Among the able supporting cast, I was especially impressed by every phrase sung by Robyn Marie Lamp as Imogene’s confidante. The voice is robust, easily produced, golden but warm rather than metallic. I’d love to hear how she’d surge through a bel canto cavatina, but her next role is Ariadne. Keep your ears peeled.
The chorus and the Orchestra of St. Luke’s were led by Maestro Crutchfield with a lively, swift-paced hand that brought the evening’s preposterous catastrophes too soon to worry how little sense they made. The performance effaced memories of the tedium of the Met production under a dramatically challenged Bruno Campanella.
The afternoon’s pre-event appetizers were choice. Except that so much of it is comparison of recordings and piano illustrations, I’d wish Crutchfield would put his superb explanation of Bellini’s influence on Chopin, Verdi and, above all, Wagner on paper or tape.

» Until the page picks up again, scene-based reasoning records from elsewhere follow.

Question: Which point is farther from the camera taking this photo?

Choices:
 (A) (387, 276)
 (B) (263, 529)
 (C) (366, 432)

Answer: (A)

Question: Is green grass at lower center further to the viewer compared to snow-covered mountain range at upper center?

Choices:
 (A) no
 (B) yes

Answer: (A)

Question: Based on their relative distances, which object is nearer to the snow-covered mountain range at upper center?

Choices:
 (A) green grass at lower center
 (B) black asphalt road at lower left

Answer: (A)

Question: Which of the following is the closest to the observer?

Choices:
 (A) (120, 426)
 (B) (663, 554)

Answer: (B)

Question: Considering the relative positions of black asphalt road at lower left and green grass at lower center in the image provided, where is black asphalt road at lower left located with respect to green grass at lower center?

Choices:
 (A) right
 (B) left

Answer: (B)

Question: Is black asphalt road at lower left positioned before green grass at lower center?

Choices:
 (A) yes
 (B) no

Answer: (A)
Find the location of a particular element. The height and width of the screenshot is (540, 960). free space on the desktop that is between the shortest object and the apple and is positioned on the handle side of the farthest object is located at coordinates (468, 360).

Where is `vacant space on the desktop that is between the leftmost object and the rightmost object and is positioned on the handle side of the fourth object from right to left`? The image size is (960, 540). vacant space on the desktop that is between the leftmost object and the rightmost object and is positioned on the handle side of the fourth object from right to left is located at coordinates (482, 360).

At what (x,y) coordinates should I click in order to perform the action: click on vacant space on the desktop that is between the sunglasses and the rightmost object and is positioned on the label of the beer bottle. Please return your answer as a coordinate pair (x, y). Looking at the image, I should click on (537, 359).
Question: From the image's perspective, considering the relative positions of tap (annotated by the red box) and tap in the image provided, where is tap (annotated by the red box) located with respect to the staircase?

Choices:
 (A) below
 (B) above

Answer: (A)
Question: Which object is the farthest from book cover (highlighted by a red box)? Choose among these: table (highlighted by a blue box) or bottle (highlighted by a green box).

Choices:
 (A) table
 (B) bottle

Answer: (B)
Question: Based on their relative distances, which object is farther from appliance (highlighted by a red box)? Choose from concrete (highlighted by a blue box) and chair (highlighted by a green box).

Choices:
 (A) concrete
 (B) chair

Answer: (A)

I hope he will create a podcast to be replayed, memorized, spread far and wide as it deserves. (One friend claimed he heard echoes of Wagner throughout Il Pirata, which can’t have been the maestro’s intent.)
After one final concert of the program, Rossini’s Petite Messe Solenelle on July 23, the maestro and his caboodle move next year to Purchase, just down the road, with Mayr’s Medea in Corinto.